Kellogg on Technology & Innovation

By: Ranjay Gulati, Editor, Anthony Paono, Editor, Mohanbir Sawhney, Editor

John Wiley & Sons Inc.

Gulati is a Michael L. Nemmers Distinguished Professor of Electronic Commerce and Technology at the Kellogg School of Management, Northwestern University. Sawhney is a McCormick Tribune Professor of Technology and Chair of the Technology Industry Management program at Kellogg. Paoni is a Clinical Professor Technology at Kellogg.

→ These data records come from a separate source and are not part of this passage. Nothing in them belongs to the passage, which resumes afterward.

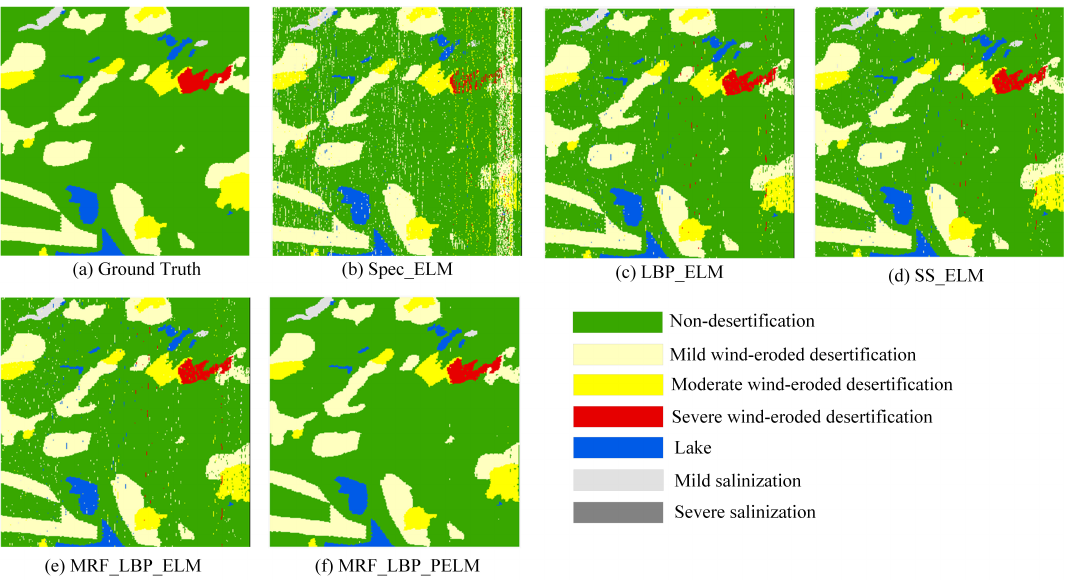
Figure 14. Comparison of visual interpretation results of different methods on complex terrain areas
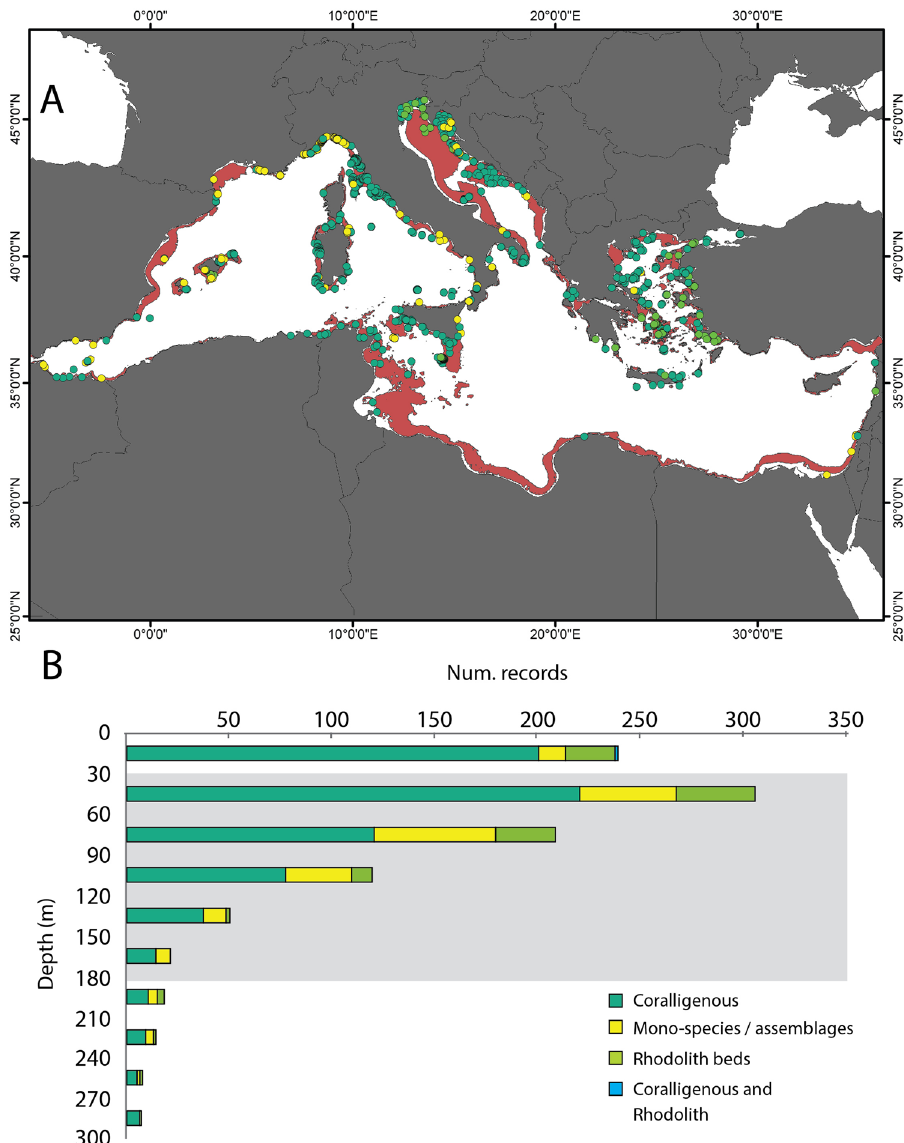
Figure 5. Spatial information on Mediterranean mesophotic ecosystems in the literature. ( A ) Map showing the locations of mesophotic assemblages sourced from literature data and the sites with coralligenous formations and rhodolith beds from the MEDISEH database. The red shaded area indicates the portions of seabed characterized by mesophotic conditions (from this study). Map generated using ArcMap 10.5 software (© ESRI, https:// deskt op. arcgis. com). ( B ) Depth range of the different benthic mesophotic assemblages. The grey shaded area marks the depth range predicted as under mesophotic conditions in the Mediterranean Sea (30–175.5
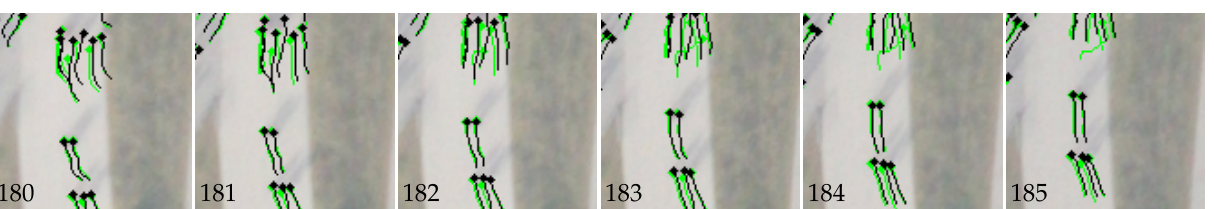
Figure 8. A failure case by Stacked-DCFNet on the sequence “AA_Walking_02”. The tracking results and ground truth are depicted in green and black, respectively.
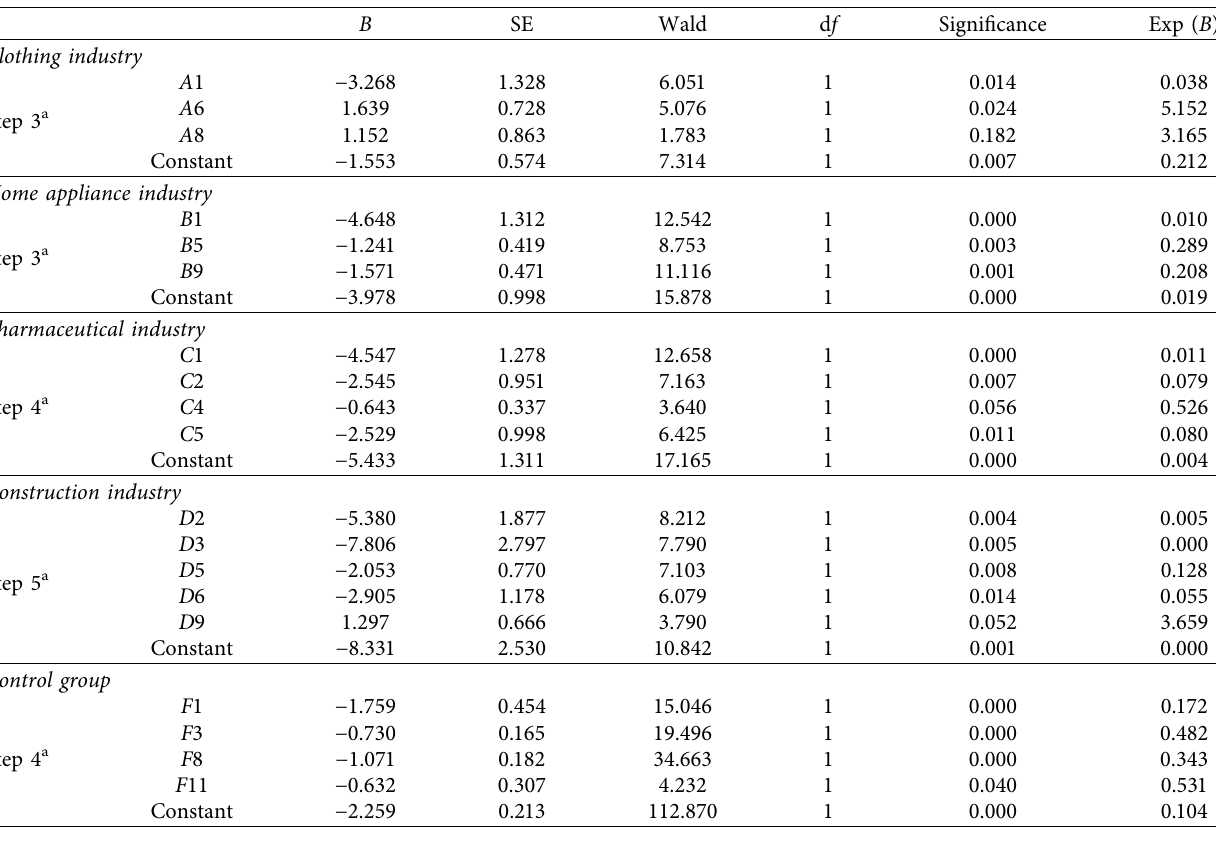
Table 13: Variables in the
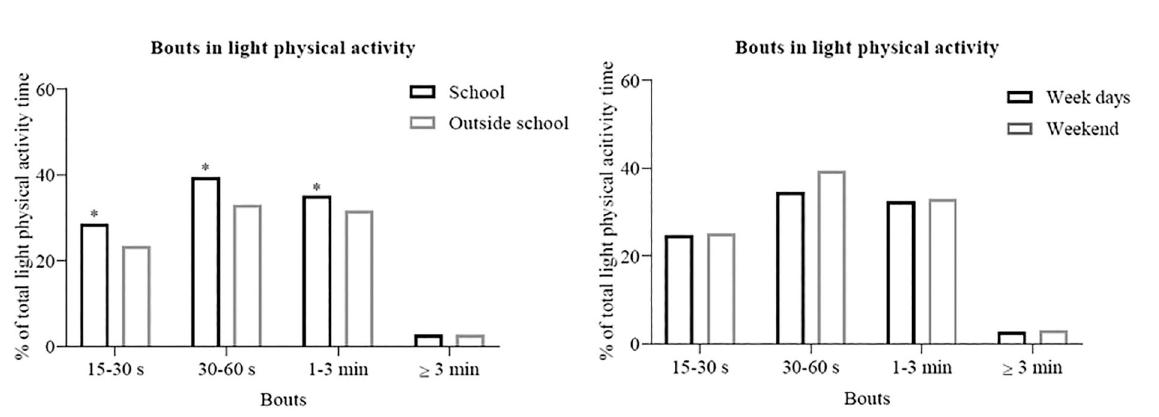
Figure 2 - Pattern of light physical activity according to bouts for weekdays or weekends and in or outside school. * P < 0.05.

This is one of the books comprising a series produced by faculty members at the Kellogg School of Management at Northwestern University. None of the volumes in this series are an “easy read.” On the contrary, each volume requires, but will reward, a careful consideration of its contents. In this volume, the editors explain that “the insight that motivated [assembling the contributions] is simple, yet powerful: Students don’t merely consume knowledge, they co-create knowledge.” The material is organized as follows:

  • (Chapters 1-3) Enabling Technologies and Infrastructure: The first three chapters “familiarize readers with the key technologies that are driving the evolution of computing and communication markets: wireless networks, optical networking, and chapters in semiconductor development.” (Pages 3-152)
  • (Chapters 4 and 5) Business Models and Markets: In this section, the focus and emphasis are on “the evolution of selected industries and interesting areas of emerging opportunity”, for example, interactive television and wireless applications. (Pages 155-257)
  • (Chapters 6-8) Emerging Technologies: In the final section, the contributors examine “futuristic technologies and nascent markets” that are not yet well defined. For example, “hot areas” that includes technology investment, nanotechnology, peer-to-peer computing, and biotechnology. (Pages 261-341)

The editors and their collaborators are to be commended on both the scope and depth of material discussed. Careful readers are rewarded with insights and frameworks that can help them make sense of the increasingly confusing business prospects of the many new technologies that are “breathlessly hyped in the media.” There is an abundance of evidence to suggest what the editors characterize as a “big gulf between a hot technology and a profitable business.” The editors hope that their book will help readers to recognize and understand this gap so that they can “find ways of bridging it.”